I guess that's it for now, or as much as I think is fair to dump on you in one post. I recently read, Same Kind of Different As Me by Ron Hall and Denver Moore, a true story of friendship that spanned between poverty and wealth. It is a very moving book, one that I fear too many people will read and think, "Good for you, I could never do that."

I know we are so far removed, our daily lives so conveniently tucked in a suburbia that is specifically void of projects and homeless districts, it's hard to know where we would start.

A final thought: I think when we consider the poor, we imagine that they have infinite resources (programs, opportunities for those who want to "pull themselves up", resources to help) with a finite hope of success. But I have come to think that it is really the opposite, for there are finite resources but infinite hope, if we believe in God and His ability to restore, heal, and encourage.

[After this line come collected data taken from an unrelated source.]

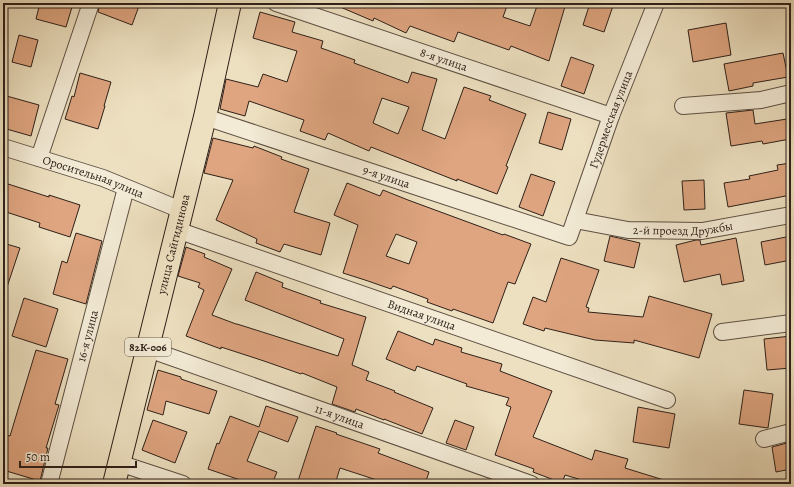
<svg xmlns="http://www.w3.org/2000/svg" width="794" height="487" viewBox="0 0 794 487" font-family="Alegreya,serif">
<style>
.building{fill:#dea580;stroke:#2f2019;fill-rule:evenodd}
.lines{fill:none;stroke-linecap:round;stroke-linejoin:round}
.minor-casing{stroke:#5e5043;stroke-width:18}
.primary-casing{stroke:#2f2019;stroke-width:24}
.minor{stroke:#f3ebd6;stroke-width:16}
.primary{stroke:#ede0c0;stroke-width:22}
.labels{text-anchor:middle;stroke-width:4;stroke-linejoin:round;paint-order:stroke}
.shield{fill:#f3ebd6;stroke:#6a5d52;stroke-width:1}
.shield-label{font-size:11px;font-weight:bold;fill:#2f2019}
.street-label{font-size:12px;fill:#2f2019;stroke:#f3ebd6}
</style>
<rect width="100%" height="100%" fill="#ede0c0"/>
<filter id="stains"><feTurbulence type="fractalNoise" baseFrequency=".005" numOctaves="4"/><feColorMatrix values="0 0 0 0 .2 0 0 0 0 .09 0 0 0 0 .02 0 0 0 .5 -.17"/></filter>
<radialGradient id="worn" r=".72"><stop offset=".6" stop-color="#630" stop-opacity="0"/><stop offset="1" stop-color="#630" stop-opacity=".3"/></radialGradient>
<path class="building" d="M40,3h18l14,4 -6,20 -30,-8z
M100,3h31l8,3 -7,19 -34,-13z
M331,3h177l-5,14 27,9 8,-23h28l-17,58 -38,-15 -2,4 -51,-18 -4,10 -44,-16 -4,7 -32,-15 -1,3z
M590,3h24l-10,29 -21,-7z
M260,12l35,10 -3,10 31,9 -2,7 34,12 -1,3 54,20 4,-11 25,7 -15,51 23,9 19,-52 27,9 -2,4 37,14 -20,52 2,1 -11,27 -40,-15v2l-86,-34 -2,4 -41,-18 -3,7 -25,-9 4,-11 -55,-19 -4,15 -25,-7 6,-30 32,8 5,-13 24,8 10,-31 -44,-13zM382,98l27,9 -11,27 -25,-11z
M726,23l5,32 -38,7 -5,-32z
M19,35l19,5 -7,27 -19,-5z
M783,53l5,24 -35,6v3l-24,5 -5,-27z
M571,57l23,8 -10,29 -23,-8z
M80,73l31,9 -7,24h1l-7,23 -33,-10 7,-23 2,1z
M3,95l36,10 -8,31 -28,-8z
M753,110l2,14 32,-5 3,20 -27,5 -1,-3 -31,5 -5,-33z
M548,112l23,7 -9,31 -23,-7z
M213,138l40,10 1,-2 28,11 -1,2 28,10 -15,43 36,11 -9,32 -37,-11 -4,8 -24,-9 1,-4 -41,-19 17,-40 -29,-7z
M791,163v32l-63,12 -4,-24 26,-4 -1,-3 29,-6 -1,-5z
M531,174l24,8 -12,34 -24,-9z
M704,180l1,29 -21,1 -2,-29z
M347,183l33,13 3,-6 25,10 95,35 1,-1 27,10 -16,40 -7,-2 -15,41 -40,-14 -1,2 -25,-9 1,-3 -35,-13 -2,3 -26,-9 -22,-7 15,-48 -24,-10zM396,234l21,8 -8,22 -23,-8z
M8,184l41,13v-2l31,10 -10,32 -31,-10 1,-4 -37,-12v-12z
M76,233l26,8 -16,63 -33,-10 9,-33 5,2z
M610,236l30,7 -6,25 -30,-7z
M791,236v24l-26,5 -4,-23z
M736,238l8,43 -22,4 -2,-11 -36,8 -8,-37 20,-5h4l1,5z
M3,243l17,5 -15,45 -2,-1z
M186,247l19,7 -1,3 28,12 -20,46 24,9h1l101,32 6,-17 -99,-39 11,-28 27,11 -1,4 39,14 -1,2 46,14 -14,48 17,7 -3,8 29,11 -1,1 39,16 -11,26 -38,-15v1l-28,-11 -1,3 -23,-8 5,-17 -35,-14 -1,1 -37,-13 -43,-14v2l-35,-13 18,-46 -6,-3 2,-4 -22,-7z
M561,258l38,12 -13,37 3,1 -1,4 55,5 6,-21 63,18 -13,44 -65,-18v3l-39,-3 -50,-12 -1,3 -21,-7 10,-27 13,5z
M24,298l34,11 -12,38 -34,-11z
M398,331l35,14 2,-6 27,9 -1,4 41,12 -2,7 52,20 -19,46 59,23 3,-10 33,9 -3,9 42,13v3h-72l-30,-9 -3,8 -29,-11 1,-3 -39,-14 16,-48 -5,-2 3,-7 -43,-12 1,-2 -50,-18 -2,5 -29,-12z
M791,336v32l-24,2 -3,-31z
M36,350l32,9 -13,45 4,1 -13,43h2l-8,33 -37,-11v-36l7,2z
M158,370l23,7v2l36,12 -8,23 -43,-13 -3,14 -16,-5z
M744,390l29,4 -5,34 -29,-4z
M266,406l32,11 -10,25 -29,-11 -12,30 30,11 -5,12h-30l1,-3 -35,-12 9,-26 2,1 11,-28 29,11z
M638,407l37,7 -6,34 -36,-6z
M153,420l34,12 -12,31 -33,-13z
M455,420l19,7 -8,23 -20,-7z
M316,426l21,7 -1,1 44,15 -2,4 51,19 -4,12h-36l-49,-16 -5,16h-38z
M791,442v27l-15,3 -4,-25z"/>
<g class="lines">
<g class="minor-casing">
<g id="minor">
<path id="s1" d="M276,3l335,113"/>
<path d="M683,106l78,-6 30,-7"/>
<path id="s2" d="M205,117l364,120 42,-121 45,-113"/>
<path id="s3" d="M3,147l100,31 78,32"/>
<path d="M39,158l52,-155"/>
<path id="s4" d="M575,220l53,10 74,1 89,-16"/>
<path id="s5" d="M177,230l490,170"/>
<path d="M722,332l69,-9"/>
<path id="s6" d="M148,349l383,135"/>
<path d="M764,439l27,-7"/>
<path d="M119,463l64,21"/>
<path id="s7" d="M49,484l77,-296"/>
</g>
</g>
<g class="primary-casing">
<g id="primary">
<path id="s8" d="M114,484l91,-367 25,-114"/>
</g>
</g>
<use href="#minor" class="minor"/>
<use href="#primary" class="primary"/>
</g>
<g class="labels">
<rect class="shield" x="125" y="338" width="46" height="18" rx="3"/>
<g class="shield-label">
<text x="148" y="351">82К-006</text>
</g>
<g class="street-label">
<text dy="4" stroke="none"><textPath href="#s1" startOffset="177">8-я улица</textPath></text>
<text dy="4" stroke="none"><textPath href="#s2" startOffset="508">Гудермесская улица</textPath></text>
<text dy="4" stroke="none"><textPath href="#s3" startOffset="95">Оросительная улица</textPath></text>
<text dy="4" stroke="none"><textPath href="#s2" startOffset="191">9-я улица</textPath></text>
<text dy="4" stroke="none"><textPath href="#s4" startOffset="109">2-й проезд Дружбы</textPath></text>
<text dy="4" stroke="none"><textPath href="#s8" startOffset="247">улица Сайгидинова</textPath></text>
<text dy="4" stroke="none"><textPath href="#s5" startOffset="259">Видная улица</textPath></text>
<text dy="4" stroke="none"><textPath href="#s7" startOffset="153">16-я улица</textPath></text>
<text dy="4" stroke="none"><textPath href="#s6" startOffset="203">11-я улица</textPath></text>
</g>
</g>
<rect width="794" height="487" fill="none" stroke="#ede0c0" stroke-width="16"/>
<rect x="4" y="4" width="786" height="479" fill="none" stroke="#2f2019" stroke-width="2"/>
<rect x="8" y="8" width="778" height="471" fill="none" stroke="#2f2019"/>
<path d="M20 461v6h116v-6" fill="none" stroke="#2f2019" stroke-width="2"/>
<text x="26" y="461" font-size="12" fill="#2f2019" stroke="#f3ebd6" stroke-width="3" paint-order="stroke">50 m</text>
<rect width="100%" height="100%" filter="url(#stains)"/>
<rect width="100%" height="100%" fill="url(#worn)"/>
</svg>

"Religion that God our Father accepts as pure and faultless is this: to look after orphans and widows in their distress and to keep oneself from being polluted by the world." James 1:27

4 comments:

Tawnya said...

Thank you for the encouragment to look beyond ourselves and really ask tough questions of ourselves. Loving the poor, the hungry and the orphans is not an option as a follower of Christ, and like you mentioned, is not the job of the gov't but is the command of the body of Christ - and since poverty is a problem, the church has a problem (in the sense of not meeting that need). I admit my world is very much like yours, full of convenience, comfort and stuff - so foreign from what so many are really living on a day-to-day basis. Thanks again for sharing your thoughts and insights Becky.

Becky said...

Tawnya-

I was about to delete this post and go back to the editing board with it when your comment popped up! Then I wasn't sure what to do next. I think by your comment that you got the heart of what I was saying, though as I read my post now I feel like it has a subtle "Just do more" undertone which I did not intend. It is such a struggle to live outside myself, to not be consumed by the kingdom of me, to be grateful for what I have and not mindful of what I want. Thanks for commenting, Tawnya (formerly known as "Small Pot")- becky

Jenni said...

Thanks for this post. Very challenging for me. I definitely did not read "just do more." I'm challenged to pray into these things more and realize (again) how much talking I do and not a lot of actually loving and caring. I wait around for other people to do the hard work and get so consumed with myself - and I've created a life that has a lot of myself to get consumed with. Thanks for your honesty.

Laura Brooker said...

This really impacted me. Thank you Becky!